▶ _Qué hacer_: Continúa, por favor, el texto sobre el llanto de Jesús ante Jerusalén a partir de su última oración.

▶ _Fragmento_:
Perdóname, Señor, Por Hacerte Llorar

David Wilkerson

Lucas 19 nos da una gran imagen de Jesús haciendo su entrada triunfal a Jerusalén. La imagen es de Cristo acercándose a la ciudad montado sobre un pollino en medio de alabanzas de una gran multitud. Comenzó en el monte de los Olivos, y a medida que se acercaba a la ciudad, la muchedumbre iba siendo mayor. Pronto, la gente estaba tendiendo sus mantos ante él, ondeando ramas de palmeras y gritando: “¡Él está aquí! La hora se ha cumplido para que llegue el rey de Israel. La paz ha venido sobre Jerusalén. Finalmente ¡el reino está aquí!”

¿Por qué había tal regocijo, tales hosannas? Porque “ellos pensaban que el reino de Dios se manifestaría inmediatamente” (Lucas 19:11). En la mente de las personas, Jesús anunciaba la llegada del prometido “reino de Dios sobre la tierra”.
 
Pero lo anterior no significa que ellos confiaran en él como su Mesías. Su único pensamiento era que el reino de Dios había iniciado: “¡Adiós, régimen romano! No habrá más guerras, porque nuestro rey se levantará con espada y vencerá a todos nuestros enemigos. Veremos paz en Jerusalén y en Israel, sin más esclavitud ni escasez de alimento. Al fin Dios ha enviado a su esperado rey”.
 
Nadie en aquella escena habría esperado lo que ocurrió a continuación. Mientras Jesús descendía del monte y las multitudes le gritaban alabanzas, echó una mirada sobre Jerusalén y rompió en llanto. “Y cuando llegó cerca de la ciudad, al verla, lloró sobre ella” (Lucas 19:41). ¡Aquí está Dios mismo en carne y hueso, llorando!
 

El concepto de un Dios que llora es despreciable en la mente de los impíos: “¿Dios llorando? ¿Por qué alguien querría una deidad que muestre debilidad?”

Sin embargo, lo que Jesús hizo ante Jerusalén fue llorar. ¿Cuál era la razón de sus lágrimas? La descarada incredulidad de las personas. Usted podrá pensar: “Pero estas multitudes estaban cantándole alabanzas a él, gritando hosannas. Eso no me suena a incredulidad”. Pero las Escritura nos dice que Jesús conocía lo que había en el corazón de los hombres. Y el hecho es que, estas mismas multitudes serían endurecidas con una incredulidad asesina hacia él en muy poco tiempo.
 
Era en este increíble momento de la historia de Israel que Jesús dijo con angustia acerca de la dureza de la gente: “¡Jerusalén, Jerusalén, que matas a los profetas, y apedreas a los que te son enviados! ¡Cuántas veces quise juntar a tus hijos, como la gallina junta a sus polluelos debajo de las alas, y no quisiste!” (Mateo 23:37).

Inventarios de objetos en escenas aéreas

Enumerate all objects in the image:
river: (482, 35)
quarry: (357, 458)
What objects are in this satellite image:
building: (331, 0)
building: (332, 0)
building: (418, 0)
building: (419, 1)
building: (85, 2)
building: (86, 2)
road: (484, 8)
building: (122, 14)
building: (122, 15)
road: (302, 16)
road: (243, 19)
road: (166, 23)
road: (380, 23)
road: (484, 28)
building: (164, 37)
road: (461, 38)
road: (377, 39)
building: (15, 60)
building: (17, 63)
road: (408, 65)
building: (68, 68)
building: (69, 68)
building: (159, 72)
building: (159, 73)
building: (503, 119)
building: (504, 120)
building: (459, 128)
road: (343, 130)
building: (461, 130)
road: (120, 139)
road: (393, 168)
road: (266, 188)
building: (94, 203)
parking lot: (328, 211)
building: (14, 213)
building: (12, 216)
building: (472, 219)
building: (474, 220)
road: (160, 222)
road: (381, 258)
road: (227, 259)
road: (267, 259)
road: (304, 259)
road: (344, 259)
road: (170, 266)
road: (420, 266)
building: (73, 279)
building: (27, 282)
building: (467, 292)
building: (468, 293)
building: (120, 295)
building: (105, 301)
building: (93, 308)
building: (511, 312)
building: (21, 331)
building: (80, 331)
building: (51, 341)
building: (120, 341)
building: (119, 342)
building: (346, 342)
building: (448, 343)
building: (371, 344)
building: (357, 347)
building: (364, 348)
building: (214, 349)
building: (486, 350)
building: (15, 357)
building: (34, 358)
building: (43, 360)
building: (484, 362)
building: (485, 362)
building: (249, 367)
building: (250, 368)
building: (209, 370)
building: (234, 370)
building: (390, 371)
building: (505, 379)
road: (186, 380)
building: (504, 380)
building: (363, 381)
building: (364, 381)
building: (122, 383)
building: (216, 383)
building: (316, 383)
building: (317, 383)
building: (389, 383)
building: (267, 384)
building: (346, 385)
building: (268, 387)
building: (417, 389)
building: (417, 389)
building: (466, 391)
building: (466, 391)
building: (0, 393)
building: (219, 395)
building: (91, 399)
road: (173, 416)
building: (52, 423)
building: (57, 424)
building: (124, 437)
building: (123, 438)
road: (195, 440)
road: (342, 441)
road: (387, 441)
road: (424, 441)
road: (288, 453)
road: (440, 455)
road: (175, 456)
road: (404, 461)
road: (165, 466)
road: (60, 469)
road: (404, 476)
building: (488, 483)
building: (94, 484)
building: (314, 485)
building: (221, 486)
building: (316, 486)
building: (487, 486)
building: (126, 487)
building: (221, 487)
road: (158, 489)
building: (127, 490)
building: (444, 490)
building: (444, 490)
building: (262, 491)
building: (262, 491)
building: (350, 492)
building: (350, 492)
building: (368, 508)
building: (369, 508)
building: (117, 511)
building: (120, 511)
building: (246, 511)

▶ _Resultado_:
 
Hay que recordar que estas son las mismas multitudes que habían visto a Jesús hacer increíbles obras en medio de ellos. Los ojos de los ciegos fueron abiertos, oídos sordos pudieron oír, los cojos andaban y los muertos fueron resucitados, siendo testigos todos de aquellas cosas. Sin embargo, a pesar de tan vivas pruebas del cumplimiento de las profecías del antiguo testamento acerca del Mesías, esas multitudes supuestamente santificadas por la fiesta, endurecieron sus corazones con incredulidad.
 
En esencia, Jesús le estaba diciendo a la gente: “Les hice milagros, señales, maravillas. Suplí sus necesidades, sané sus enfermedades y los alimenté milagrosamente. Les he dado cada ejemplo de amor que el Padre me envió a representar. Pero ustedes han rechazado ese amor”.
 
Mientras Jesús miraba hacia la ciudad, pudo ver a futuro el horrible costo de su dureza de corazón. No le estaba deseando a ni una sola persona de aquella multitud que pereciera. Aun los amaba, y escuchamos ese amor en sus palabras quebradas (voz quebradiza): “He aquí vuestra casa os es dejada desierta” (Mateo 23:38).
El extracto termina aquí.